** Source data follows **

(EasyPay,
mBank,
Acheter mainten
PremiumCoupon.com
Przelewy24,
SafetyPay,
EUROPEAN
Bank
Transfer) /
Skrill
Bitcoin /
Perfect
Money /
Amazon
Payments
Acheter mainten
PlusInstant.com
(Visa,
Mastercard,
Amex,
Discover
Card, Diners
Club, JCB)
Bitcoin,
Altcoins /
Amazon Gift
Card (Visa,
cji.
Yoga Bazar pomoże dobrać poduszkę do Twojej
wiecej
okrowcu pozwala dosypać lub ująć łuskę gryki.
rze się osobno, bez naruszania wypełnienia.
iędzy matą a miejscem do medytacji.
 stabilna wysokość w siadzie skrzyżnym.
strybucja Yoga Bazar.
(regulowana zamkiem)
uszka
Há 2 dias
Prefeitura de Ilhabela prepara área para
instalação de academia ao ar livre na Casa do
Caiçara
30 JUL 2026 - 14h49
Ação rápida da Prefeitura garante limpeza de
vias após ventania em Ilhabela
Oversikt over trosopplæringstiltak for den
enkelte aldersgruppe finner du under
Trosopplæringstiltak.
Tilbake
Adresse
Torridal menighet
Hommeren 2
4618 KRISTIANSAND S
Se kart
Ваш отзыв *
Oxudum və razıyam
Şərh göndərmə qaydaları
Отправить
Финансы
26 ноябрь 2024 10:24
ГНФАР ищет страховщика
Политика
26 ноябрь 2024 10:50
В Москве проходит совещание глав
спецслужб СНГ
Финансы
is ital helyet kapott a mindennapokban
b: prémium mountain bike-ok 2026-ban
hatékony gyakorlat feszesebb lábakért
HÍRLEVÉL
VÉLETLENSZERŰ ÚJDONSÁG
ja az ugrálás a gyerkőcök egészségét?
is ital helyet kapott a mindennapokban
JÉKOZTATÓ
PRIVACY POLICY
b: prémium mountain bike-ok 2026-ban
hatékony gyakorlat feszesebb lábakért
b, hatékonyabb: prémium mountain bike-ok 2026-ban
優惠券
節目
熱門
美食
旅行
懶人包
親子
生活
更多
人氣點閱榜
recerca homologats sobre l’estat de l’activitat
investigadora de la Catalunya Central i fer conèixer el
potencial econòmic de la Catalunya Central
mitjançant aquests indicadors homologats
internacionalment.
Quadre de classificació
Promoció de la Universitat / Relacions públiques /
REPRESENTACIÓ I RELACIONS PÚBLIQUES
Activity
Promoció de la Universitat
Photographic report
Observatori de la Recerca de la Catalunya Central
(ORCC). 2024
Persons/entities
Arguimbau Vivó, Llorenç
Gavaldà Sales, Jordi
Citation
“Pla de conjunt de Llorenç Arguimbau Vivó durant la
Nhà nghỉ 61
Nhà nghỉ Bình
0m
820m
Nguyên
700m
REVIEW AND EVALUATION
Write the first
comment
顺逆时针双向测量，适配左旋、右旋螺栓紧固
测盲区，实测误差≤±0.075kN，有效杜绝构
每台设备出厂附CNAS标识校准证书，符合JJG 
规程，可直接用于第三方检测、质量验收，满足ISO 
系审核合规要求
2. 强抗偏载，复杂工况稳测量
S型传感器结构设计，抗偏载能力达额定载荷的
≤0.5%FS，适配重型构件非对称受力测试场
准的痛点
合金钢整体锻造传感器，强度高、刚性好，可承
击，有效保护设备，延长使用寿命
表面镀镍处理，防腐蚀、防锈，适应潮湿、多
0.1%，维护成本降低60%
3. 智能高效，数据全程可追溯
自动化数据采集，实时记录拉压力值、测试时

** End of Source data **

Pick out every line in the listing above that contains the word "homologats", matching uppercase and lowercase exactly.

* Your solution:
recerca homologats sobre l’estat de l’activitat
mitjançant aquests indicadors homologats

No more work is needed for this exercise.